The fate of light and mobile elements in magmatic-hydrothermal greisen systems – a combined study of minerals, fluids and gases

Greisen deposits are valuable sources of tin and tungsten. Moreover, the increase in the demand of battery raw materials has led to a recent resurge in their economic and strategic interest as they may host significant lithium resources. Such Li-Sn-W greisen systems are widespread across Central and Western Europe; they are intimately associated with granitic intrusions that form part of the Paleozoic Variscan Orogenic Belt. As tin and tungsten were previously the main commodities of interest, the geochemistry and distribution of lithium and other light and lithophile elements, particularly during the hydrothermal stages of greisen systems, remains insufficiently understood. It is the focus of the present study to provide insight of the fate of such light and mobile elements in greisen systems.

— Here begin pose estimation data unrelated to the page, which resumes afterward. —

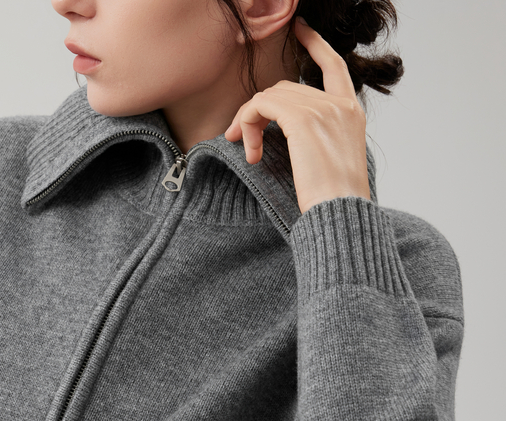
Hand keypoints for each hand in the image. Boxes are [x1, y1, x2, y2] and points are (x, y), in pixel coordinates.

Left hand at [224, 17, 370, 214]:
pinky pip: (261, 105)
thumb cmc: (334, 201)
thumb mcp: (331, 163)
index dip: (315, 44)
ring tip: (248, 152)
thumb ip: (317, 140)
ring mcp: (323, 109)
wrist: (340, 214)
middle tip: (242, 140)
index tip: (300, 31)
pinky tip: (247, 147)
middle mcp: (340, 105)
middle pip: (286, 88)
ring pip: (270, 96)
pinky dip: (247, 122)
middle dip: (258, 112)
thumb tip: (289, 137)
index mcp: (352, 113)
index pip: (334, 65)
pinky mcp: (302, 120)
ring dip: (249, 122)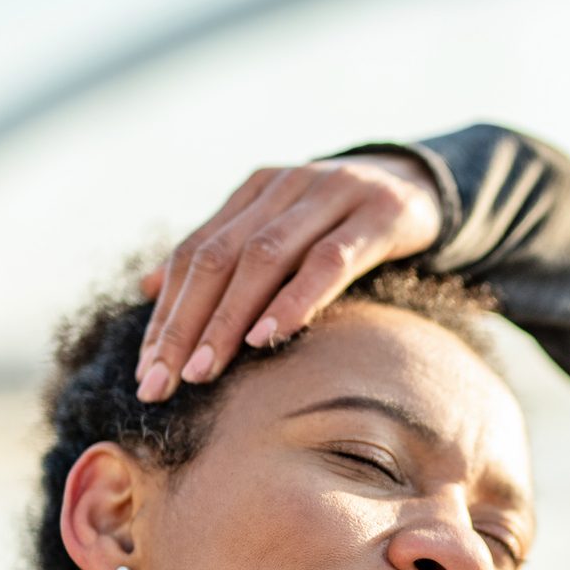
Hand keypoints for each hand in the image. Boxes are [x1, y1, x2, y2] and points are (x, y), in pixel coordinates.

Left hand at [134, 151, 442, 401]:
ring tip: (205, 371)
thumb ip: (220, 254)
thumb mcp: (280, 232)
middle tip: (161, 382)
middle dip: (183, 324)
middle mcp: (283, 187)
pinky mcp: (377, 215)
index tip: (145, 372)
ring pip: (263, 258)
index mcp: (254, 191)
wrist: (423, 188)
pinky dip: (294, 299)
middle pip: (217, 258)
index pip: (193, 254)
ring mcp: (330, 196)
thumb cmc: (344, 224)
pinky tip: (268, 336)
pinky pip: (328, 261)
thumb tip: (148, 289)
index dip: (165, 313)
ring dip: (228, 319)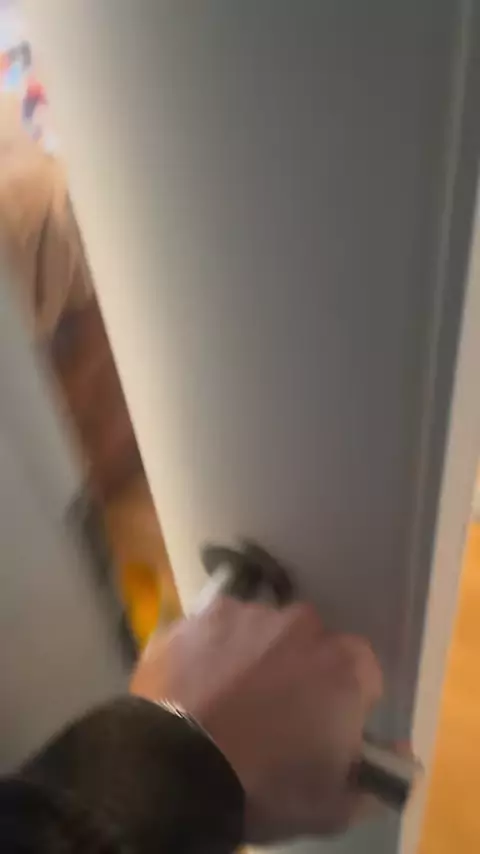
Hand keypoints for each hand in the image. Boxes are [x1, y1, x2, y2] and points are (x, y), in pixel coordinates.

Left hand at [130, 596, 382, 842]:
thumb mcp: (330, 806)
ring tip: (226, 701)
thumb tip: (397, 755)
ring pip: (261, 632)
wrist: (173, 768)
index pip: (363, 675)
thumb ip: (372, 779)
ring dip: (253, 656)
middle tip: (273, 714)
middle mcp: (302, 625)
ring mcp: (247, 613)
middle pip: (311, 645)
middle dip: (299, 671)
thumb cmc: (263, 787)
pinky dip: (209, 650)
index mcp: (345, 665)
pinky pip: (215, 630)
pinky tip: (193, 685)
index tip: (323, 730)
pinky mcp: (199, 615)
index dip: (345, 703)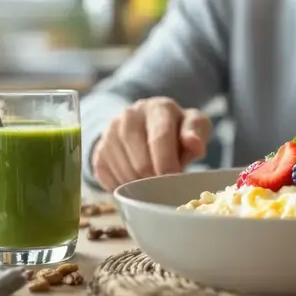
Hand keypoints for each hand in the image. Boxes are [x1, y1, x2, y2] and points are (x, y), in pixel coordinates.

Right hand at [92, 97, 210, 190]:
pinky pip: (107, 176)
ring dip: (138, 185)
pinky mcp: (99, 149)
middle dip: (154, 178)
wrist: (147, 127)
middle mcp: (131, 115)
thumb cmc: (177, 131)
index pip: (160, 137)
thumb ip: (196, 134)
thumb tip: (194, 145)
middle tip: (163, 188)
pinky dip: (121, 187)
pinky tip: (133, 184)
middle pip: (140, 158)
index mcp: (158, 107)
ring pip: (123, 170)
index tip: (173, 179)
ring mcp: (110, 131)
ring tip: (151, 185)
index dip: (167, 162)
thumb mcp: (195, 126)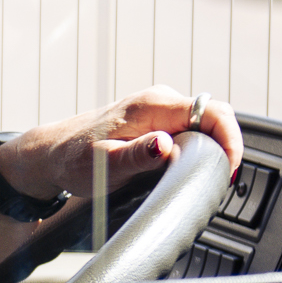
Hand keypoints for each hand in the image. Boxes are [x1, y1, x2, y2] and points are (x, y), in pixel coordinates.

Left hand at [0, 87, 242, 203]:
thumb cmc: (72, 160)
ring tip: (206, 178)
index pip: (212, 111)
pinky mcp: (157, 122)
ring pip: (205, 125)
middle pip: (215, 117)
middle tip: (218, 181)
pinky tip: (191, 170)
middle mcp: (159, 101)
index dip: (231, 140)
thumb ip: (137, 156)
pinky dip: (199, 150)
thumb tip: (166, 145)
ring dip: (213, 150)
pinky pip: (191, 130)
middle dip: (226, 148)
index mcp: (152, 106)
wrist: (50, 154)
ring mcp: (159, 110)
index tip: (228, 170)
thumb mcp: (104, 165)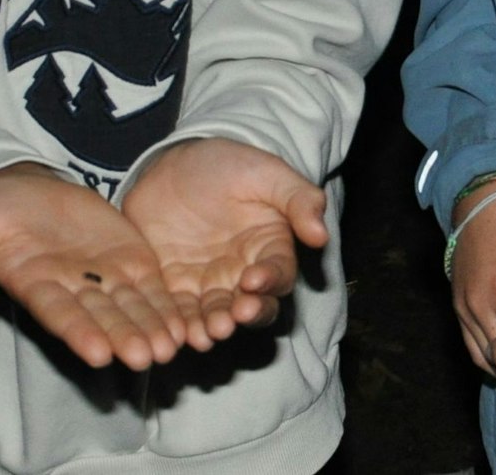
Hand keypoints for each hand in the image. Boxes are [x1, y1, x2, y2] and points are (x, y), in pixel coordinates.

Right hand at [0, 162, 184, 370]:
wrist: (26, 190)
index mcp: (36, 286)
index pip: (59, 314)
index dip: (78, 333)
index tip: (97, 354)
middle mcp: (74, 291)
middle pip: (101, 318)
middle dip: (124, 337)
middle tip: (146, 358)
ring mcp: (104, 278)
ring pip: (131, 308)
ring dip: (151, 328)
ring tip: (171, 347)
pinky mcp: (130, 261)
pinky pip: (152, 287)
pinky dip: (167, 305)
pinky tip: (185, 323)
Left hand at [121, 138, 328, 350]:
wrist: (176, 162)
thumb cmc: (229, 165)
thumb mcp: (266, 172)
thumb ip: (298, 199)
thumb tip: (321, 235)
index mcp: (270, 248)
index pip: (278, 272)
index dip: (270, 280)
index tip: (253, 280)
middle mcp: (243, 274)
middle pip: (252, 305)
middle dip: (244, 315)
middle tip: (232, 317)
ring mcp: (208, 284)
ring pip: (217, 316)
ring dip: (213, 328)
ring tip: (205, 333)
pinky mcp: (174, 287)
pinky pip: (179, 312)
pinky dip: (179, 326)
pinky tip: (175, 332)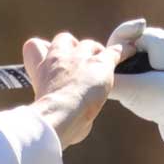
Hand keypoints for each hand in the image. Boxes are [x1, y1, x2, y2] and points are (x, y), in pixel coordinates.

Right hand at [23, 31, 124, 148]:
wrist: (59, 114)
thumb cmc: (50, 120)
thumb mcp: (41, 109)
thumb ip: (52, 104)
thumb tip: (71, 124)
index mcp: (41, 69)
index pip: (34, 46)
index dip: (43, 52)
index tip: (51, 64)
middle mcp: (59, 57)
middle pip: (65, 40)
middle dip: (73, 50)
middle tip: (80, 65)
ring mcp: (81, 58)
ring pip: (89, 44)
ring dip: (94, 53)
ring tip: (101, 66)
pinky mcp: (101, 64)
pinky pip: (114, 51)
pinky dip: (123, 51)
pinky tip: (130, 52)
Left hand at [106, 19, 163, 150]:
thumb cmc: (161, 102)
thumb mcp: (129, 90)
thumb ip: (111, 75)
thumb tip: (87, 68)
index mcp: (132, 64)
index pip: (124, 38)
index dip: (129, 30)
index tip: (140, 27)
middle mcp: (150, 57)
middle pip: (152, 35)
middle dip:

A suitable case study, the Sadisdorf Sn-W-Li prospect in eastern Germany (Fig. 1a and b) was selected. At Sadisdorf magmatic-hydrothermal mineralization is related to a highly fractionated granitoid intrusive stock that was emplaced during the late stage of the Variscan Orogeny. The mineralization occurs as granite-hosted metasomatic greisen (endogreisen) and as vein- as well as breccia-style mineralization hosted by paragneisses and older intrusions (exogreisen). Good exposure at surface as well as underground, and numerous historic drill-cores that cover proximal as well as distal positions of the magmatic-hydrothermal system, provide an ideal situation to study the spatial and temporal evolution of a greisen deposit. Our analytical approach includes major and trace element as well as stable isotope analyses (EMPA, LA-ICP-MS) of greisen minerals (Fig. 2a; quartz, topaz, mica, apatite and fluorite) and fluid inclusion analyses in ore (Fig. 2b; cassiterite and wolframite) as well as gangue minerals (microthermometry and LA-ICP-MS). Fluid inclusion studies will be complemented by analyses Raman-spectroscopy and fast scanning crush-leach analyses specifically aiming to characterize the related gaseous components in the mineralizing system. Through this approach, we aim to improve the understanding of the geological processes that cause efficient enrichment of light and mobile elements as well as Sn and W in complex greisen systems.

Fig.1: a) Simplified geological map of the Teplice-Altenberg Caldera complex in the eastern part of the Erzgebirge. Modified after Romer et al. 2012. b) Geological map of the Sadisdorf district. (Modified after Hoth 1980; and Seltmann 1984). Map inset shows the location of the Erzgebirge and the Sadisdorf deposit within Germany.
Fig. 2: a) Microphotograph of typical primary, pseudosecondary and secondary fluid inclusions (FI’s) found in cassiterite. b) Microphotograph in transmitted light of a quartz-mica greisen overprinting a microgranite with euhedral cassiterite (cst) overgrown by Li-bearing mica (Li-mic).

References:

Hoth, K., Tischendorf, G., Berger, H.J., Wasternack, J., Breiter, K., Mlcoch, B., Schovanek, P., Eilers, H., Fritzsche, H., and Hanig, C. (1980): Geologische Karte Erzgebirge/Vogtland: Dresden, Sächsisches Landesamt für Umwelt und Geologie, Bereich Boden und geologie, scale 1: 100,000, 2 sheets.

Romer, R. (2012): Geochronology of the Erzgebirge: a messy can of worms. In: Romer, R.L., Förster, H.-J., Kroner, U., Müller, A., Rößler, R., Rötzler, J., Seltmann, R., and Wenzel, T. (eds.) Granites of the Erzgebirge - relation of magmatism to the metamorphic and tectonic evolution of the Variscan Orogen. Scientific Technical Report 12/15, GFZ German Research Centre for Geosciences

Seltmann, R. (1984): Erzformationelle und tektonische Analyse der Bildungen der Quarz-Kassiterit-Formation im Revier Schmiedeberg-Niederpöbel-Sadisdorf. – Diplomarbeit, TU Bergakademie Freiberg, 158 S.; Freiberg.